QUÉ HAY QUE HACER:
**a.** Di si cada afirmación coincide con el fragmento sobre la Modernidad; responde sí o no y copia entre comillas las palabras del fragmento que lo deciden. (i) La Modernidad construyó una forma de definir la Naturaleza que terminó siendo hegemónica. (ii) Las luchas socioambientales de la región tienen un papel menor en la reestructuración del poder mundial. (iii) El modelo civilizatorio de Occidente se presenta como un orden políticamente dominante.
**b.** Sustituye "Nuestra América" por "América Latina" en el fragmento sobre la Modernidad y escribe otra vez la parte que va desde "Al indagar en" hasta "en la región.", ambos incluidos.
**c.** Retoma el fragmento sobre la Modernidad y sigue escribiéndolo a partir de su última oración.

TEXTO DE PARTIDA:

..............................

Al indagar en la centralidad histórica que Nuestra América ha desempeñado en la construcción de los
soportes ecológicos y biopolíticos del sistema-mundo moderno, se apunta a destacar el papel decisivo
que para la reestructuración del poder mundial adquieren las actuales luchas y conflictos
socioambientales por el control del territorio en la región.
MODERNIDAD Y PRODUCCIÓN COLONIAL DEL ‘MUNDO’
Una ecología política de la Modernidad, entendida como tarea de desnaturalización de la ‘naturaleza’
enfocada a identificar y precisar las específicas prácticas semiótico-políticas a través de las cuales la
Modernidad construyó la modalidad, a la postre hegemónica, de definir la ‘Naturaleza’ y de
relacionarse con ella, de concebir el ‘mundo’ y de habitarlo, resulta una tarea que, por un lado, revela
la centralidad que esa construcción ha tenido y tiene para la realización y despliegue del modelo
civilizatorio de Occidente como orden políticamente dominante.

..............................

DATOS PROPORCIONADOS:
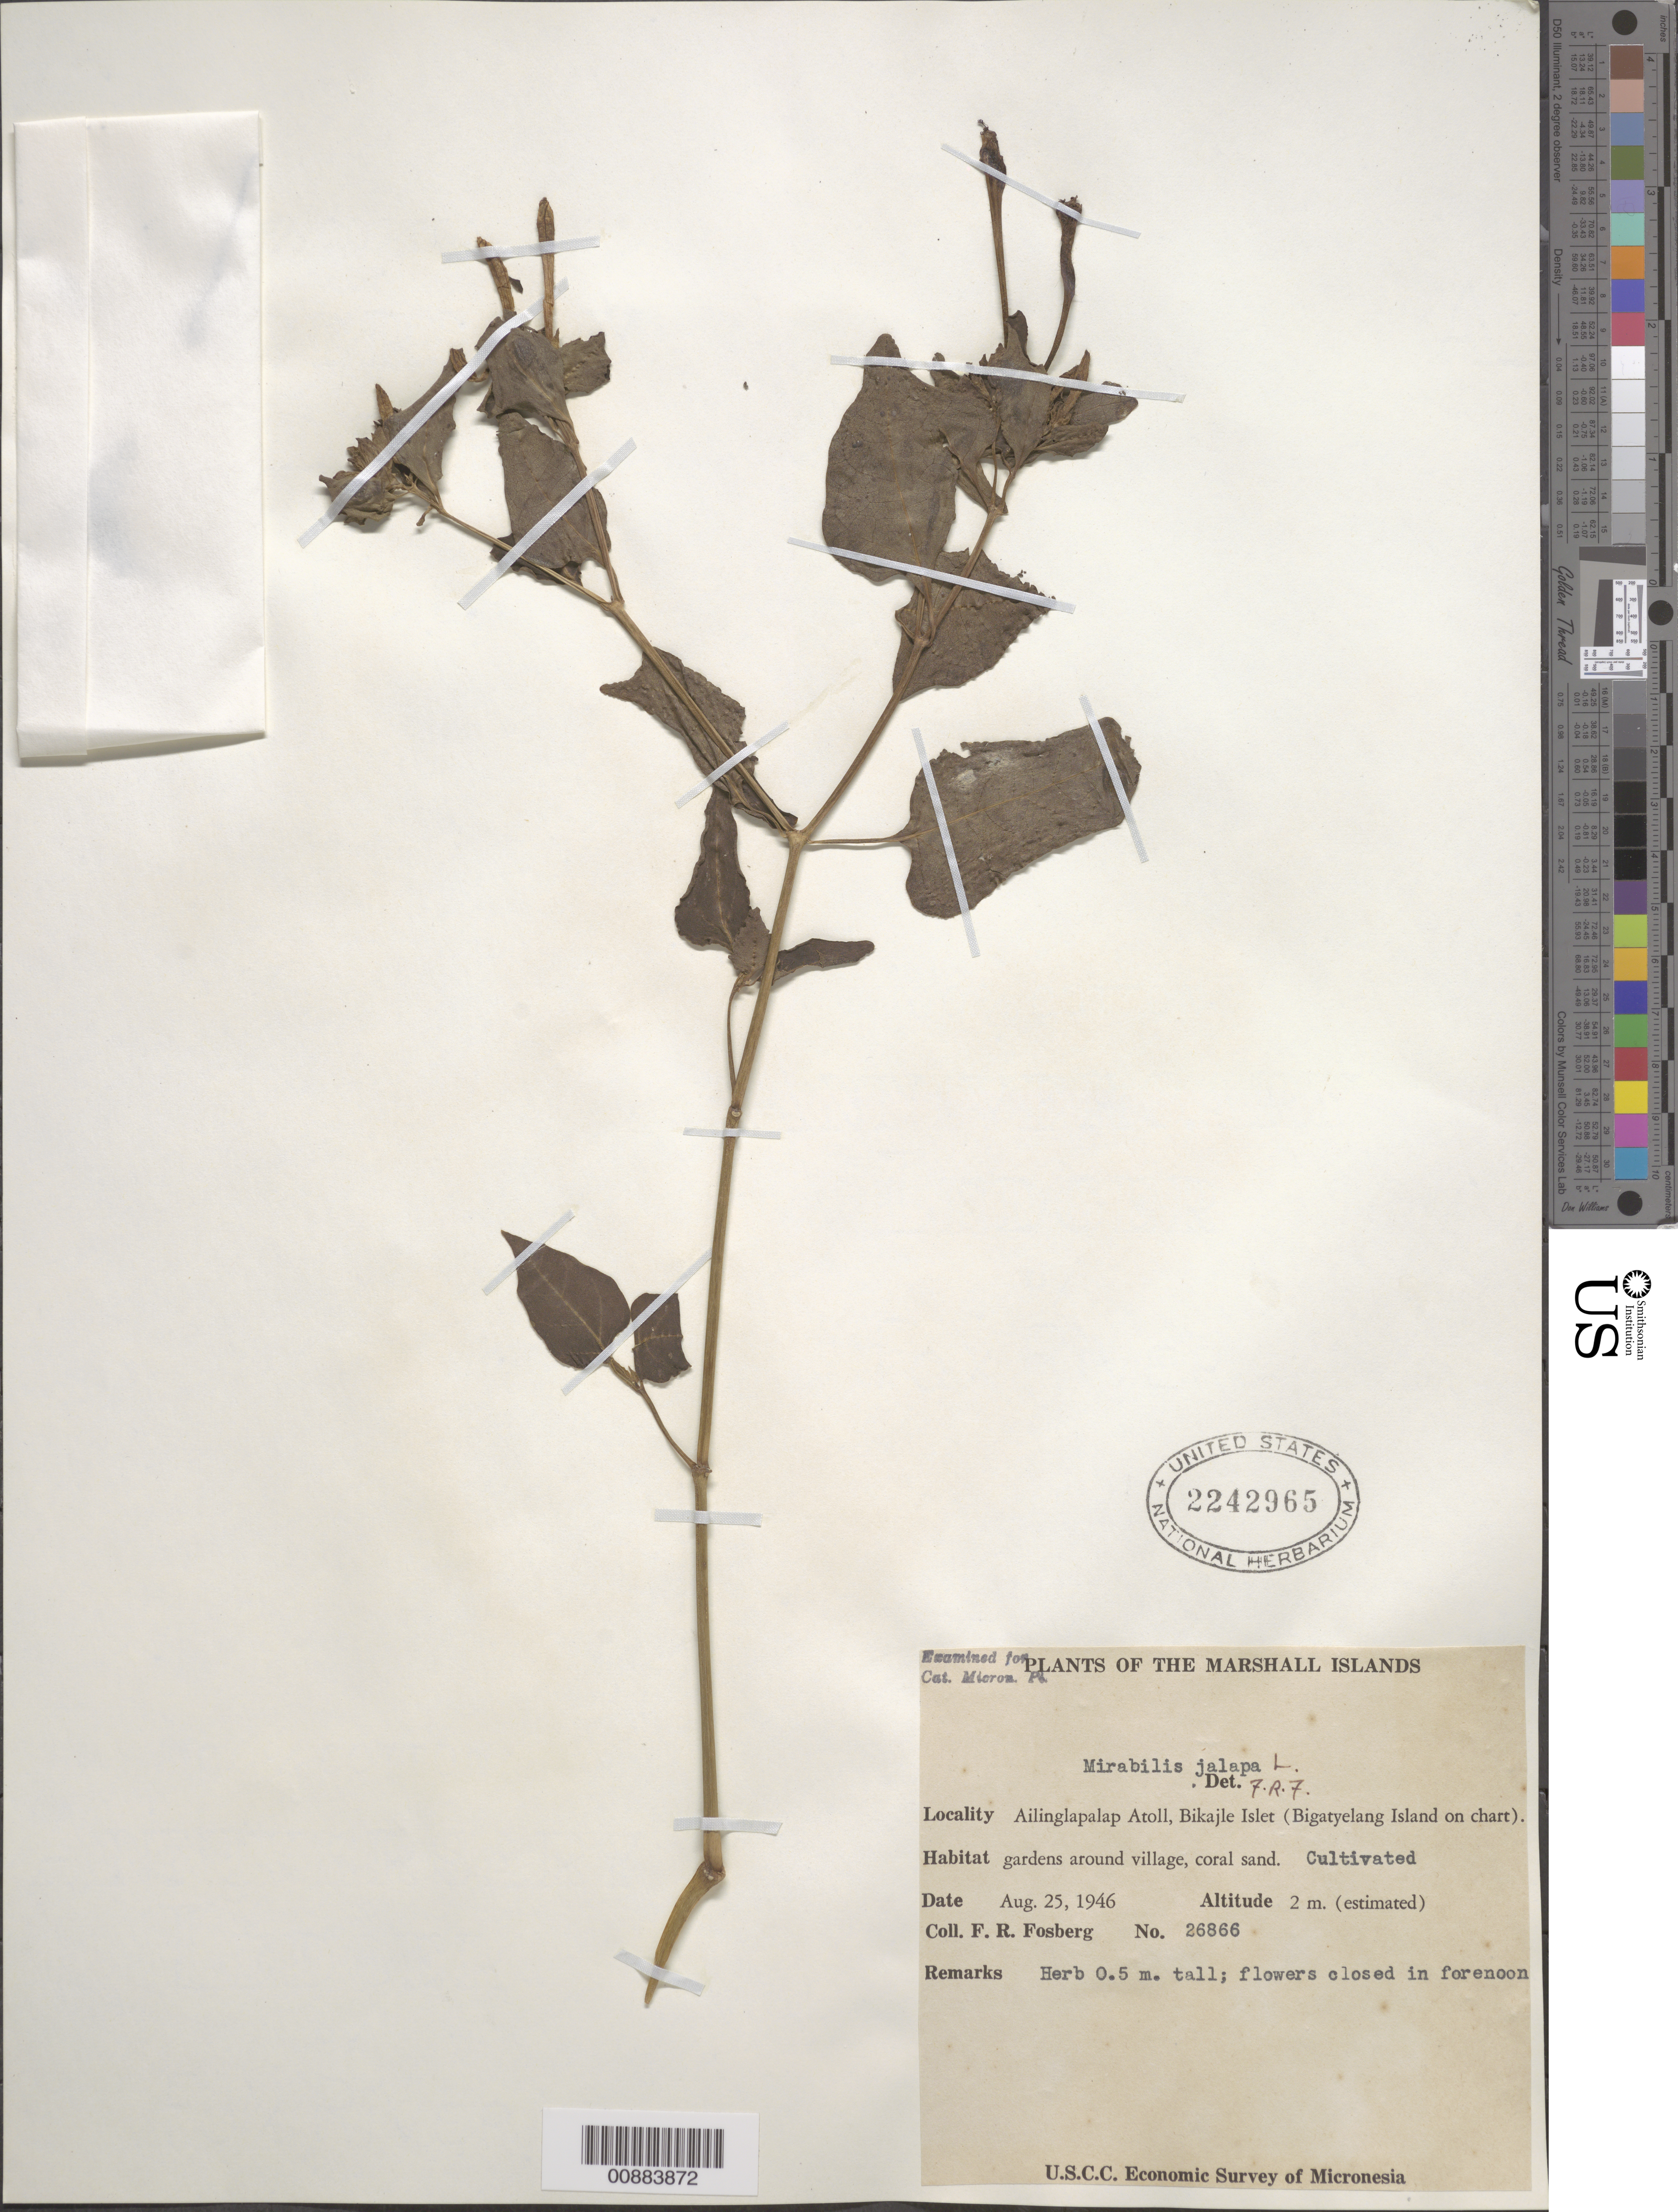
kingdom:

..............................

RESULTADOS ESPERADOS:
**a.**
(i) Sí: «la Modernidad construyó la modalidad, a la postre hegemónica, de definir la ‘Naturaleza’».
(ii) No: «el papel decisivo que para la reestructuración del poder mundial adquieren las actuales luchas y conflictos socioambientales».
(iii) Sí: «modelo civilizatorio de Occidente como orden políticamente dominante».

**b.**
Al indagar en la centralidad histórica que América Latina ha desempeñado en la construcción de los
soportes ecológicos y biopolíticos del sistema-mundo moderno, se apunta a destacar el papel decisivo
que para la reestructuración del poder mundial adquieren las actuales luchas y conflictos
socioambientales por el control del territorio en la región.

**c.**
En efecto, la forma de designación y relacionamiento que la Modernidad occidental impuso sobre la
entidad ‘naturaleza’ sienta las bases epistémico-políticas de las desigualdades en la apropiación del
mundo, e hizo de éstas una dimensión fundamental de las relaciones de dominación propiamente
modernas. La mirada de la ecología política permite ver en qué medida esas desigualdades en la
apropiación del ‘mundo’ se constituyeron, a la postre, en un aspecto clave del dominio político de
Occidente, de su configuración como centro hegemónico del mundo moderno.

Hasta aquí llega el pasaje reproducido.